Give back each line below that contains the word "created".

INPUT start

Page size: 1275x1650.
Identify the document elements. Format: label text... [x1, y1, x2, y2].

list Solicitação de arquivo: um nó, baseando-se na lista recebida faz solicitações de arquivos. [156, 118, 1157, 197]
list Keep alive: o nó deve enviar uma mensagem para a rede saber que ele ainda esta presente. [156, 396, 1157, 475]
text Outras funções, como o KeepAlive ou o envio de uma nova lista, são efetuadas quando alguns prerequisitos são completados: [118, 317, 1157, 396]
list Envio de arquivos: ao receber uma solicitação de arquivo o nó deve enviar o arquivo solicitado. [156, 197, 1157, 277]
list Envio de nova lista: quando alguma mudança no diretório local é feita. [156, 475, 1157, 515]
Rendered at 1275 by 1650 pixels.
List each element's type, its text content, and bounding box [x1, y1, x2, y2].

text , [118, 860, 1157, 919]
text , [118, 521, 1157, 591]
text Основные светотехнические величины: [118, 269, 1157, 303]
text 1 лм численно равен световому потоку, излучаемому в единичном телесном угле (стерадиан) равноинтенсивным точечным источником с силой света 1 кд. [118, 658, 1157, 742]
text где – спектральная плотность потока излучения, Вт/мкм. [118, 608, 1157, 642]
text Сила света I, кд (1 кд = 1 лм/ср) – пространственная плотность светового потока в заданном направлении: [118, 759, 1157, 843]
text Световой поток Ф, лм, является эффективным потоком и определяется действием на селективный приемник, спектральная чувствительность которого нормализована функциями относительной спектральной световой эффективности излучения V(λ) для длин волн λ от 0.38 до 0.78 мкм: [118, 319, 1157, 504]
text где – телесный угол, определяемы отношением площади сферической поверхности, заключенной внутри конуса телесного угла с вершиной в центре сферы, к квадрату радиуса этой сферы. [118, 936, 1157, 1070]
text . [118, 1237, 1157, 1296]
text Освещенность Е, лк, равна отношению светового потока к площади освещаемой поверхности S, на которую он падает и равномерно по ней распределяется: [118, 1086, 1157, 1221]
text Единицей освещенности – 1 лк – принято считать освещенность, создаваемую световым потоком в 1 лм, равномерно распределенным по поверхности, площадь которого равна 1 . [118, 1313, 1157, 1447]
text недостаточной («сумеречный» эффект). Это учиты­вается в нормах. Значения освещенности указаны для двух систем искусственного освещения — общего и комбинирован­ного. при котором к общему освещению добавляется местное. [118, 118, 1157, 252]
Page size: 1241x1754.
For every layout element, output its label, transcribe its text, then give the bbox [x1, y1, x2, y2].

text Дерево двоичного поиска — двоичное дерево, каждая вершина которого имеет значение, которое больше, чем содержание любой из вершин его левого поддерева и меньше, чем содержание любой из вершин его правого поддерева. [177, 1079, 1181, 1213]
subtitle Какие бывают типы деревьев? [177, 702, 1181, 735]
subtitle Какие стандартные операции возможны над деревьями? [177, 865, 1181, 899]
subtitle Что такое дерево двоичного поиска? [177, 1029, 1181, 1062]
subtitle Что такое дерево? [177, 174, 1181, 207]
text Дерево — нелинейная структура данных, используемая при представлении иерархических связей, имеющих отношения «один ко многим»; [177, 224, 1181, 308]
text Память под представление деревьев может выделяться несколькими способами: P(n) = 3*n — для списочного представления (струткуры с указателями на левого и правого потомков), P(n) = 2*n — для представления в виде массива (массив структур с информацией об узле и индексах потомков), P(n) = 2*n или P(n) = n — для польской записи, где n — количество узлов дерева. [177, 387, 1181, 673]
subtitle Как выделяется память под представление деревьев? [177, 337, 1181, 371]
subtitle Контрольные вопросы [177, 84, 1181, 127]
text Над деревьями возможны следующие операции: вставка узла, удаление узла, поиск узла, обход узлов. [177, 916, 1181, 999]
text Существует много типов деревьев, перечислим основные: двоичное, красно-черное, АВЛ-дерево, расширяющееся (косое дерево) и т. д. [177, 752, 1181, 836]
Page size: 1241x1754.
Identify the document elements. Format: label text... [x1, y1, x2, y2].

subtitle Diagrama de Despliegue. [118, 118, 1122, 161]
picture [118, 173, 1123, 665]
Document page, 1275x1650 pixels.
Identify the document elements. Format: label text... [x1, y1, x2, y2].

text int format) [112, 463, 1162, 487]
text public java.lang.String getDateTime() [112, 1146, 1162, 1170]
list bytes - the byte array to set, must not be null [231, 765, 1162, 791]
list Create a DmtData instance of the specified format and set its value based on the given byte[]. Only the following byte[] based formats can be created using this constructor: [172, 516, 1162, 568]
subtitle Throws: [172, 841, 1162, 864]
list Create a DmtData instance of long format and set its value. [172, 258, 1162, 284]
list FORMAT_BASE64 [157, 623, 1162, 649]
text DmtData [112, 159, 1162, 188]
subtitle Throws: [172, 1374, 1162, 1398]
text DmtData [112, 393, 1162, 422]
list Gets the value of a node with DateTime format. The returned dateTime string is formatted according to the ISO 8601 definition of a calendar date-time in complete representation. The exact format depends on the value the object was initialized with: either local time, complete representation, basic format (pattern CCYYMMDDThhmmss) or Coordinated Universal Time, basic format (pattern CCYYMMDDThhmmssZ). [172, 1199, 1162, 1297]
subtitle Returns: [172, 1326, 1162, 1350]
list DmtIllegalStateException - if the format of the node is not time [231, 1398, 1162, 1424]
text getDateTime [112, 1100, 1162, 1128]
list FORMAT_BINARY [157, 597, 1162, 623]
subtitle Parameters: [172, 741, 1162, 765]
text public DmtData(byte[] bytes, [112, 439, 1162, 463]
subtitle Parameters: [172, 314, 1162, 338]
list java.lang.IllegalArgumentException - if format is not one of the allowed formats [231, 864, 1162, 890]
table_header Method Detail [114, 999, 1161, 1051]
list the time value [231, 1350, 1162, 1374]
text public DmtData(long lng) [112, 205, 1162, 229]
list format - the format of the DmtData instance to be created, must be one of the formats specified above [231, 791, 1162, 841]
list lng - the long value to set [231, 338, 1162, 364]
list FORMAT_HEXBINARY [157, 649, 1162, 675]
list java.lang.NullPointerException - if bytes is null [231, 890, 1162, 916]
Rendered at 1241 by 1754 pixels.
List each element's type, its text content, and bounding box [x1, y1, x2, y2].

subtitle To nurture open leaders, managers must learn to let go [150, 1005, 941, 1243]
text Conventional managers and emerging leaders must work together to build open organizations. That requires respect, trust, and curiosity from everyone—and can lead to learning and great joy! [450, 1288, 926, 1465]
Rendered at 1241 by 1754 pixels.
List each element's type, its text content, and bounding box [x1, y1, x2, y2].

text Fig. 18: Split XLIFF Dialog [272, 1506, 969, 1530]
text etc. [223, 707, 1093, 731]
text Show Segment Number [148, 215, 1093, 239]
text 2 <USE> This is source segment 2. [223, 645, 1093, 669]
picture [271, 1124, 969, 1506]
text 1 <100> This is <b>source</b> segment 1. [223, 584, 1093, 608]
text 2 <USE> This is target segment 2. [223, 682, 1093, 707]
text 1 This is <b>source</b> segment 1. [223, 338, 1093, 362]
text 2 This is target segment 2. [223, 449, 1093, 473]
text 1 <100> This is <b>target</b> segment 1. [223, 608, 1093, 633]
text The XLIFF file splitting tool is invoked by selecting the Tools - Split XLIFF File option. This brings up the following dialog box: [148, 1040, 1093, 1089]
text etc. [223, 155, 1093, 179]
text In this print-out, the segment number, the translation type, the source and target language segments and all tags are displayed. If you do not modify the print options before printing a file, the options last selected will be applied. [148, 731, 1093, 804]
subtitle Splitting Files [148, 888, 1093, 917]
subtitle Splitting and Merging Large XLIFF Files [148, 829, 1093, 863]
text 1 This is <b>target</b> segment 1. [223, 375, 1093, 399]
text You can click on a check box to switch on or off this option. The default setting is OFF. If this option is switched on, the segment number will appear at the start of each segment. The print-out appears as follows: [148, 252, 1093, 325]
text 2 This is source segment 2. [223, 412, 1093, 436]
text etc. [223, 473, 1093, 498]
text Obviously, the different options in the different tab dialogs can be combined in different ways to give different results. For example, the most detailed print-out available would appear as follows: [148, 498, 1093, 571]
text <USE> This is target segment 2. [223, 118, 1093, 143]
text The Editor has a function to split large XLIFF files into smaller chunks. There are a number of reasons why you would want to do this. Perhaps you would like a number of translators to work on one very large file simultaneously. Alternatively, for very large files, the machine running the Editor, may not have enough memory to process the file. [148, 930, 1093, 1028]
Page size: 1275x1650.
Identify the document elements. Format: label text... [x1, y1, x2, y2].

INPUT end

▸ **TASK OUTPUT**
list Create a DmtData instance of the specified format and set its value based on the given byte[]. Only the following byte[] based formats can be created using this constructor: [172, 516, 1162, 568]
list format - the format of the DmtData instance to be created, must be one of the formats specified above [231, 791, 1162, 841]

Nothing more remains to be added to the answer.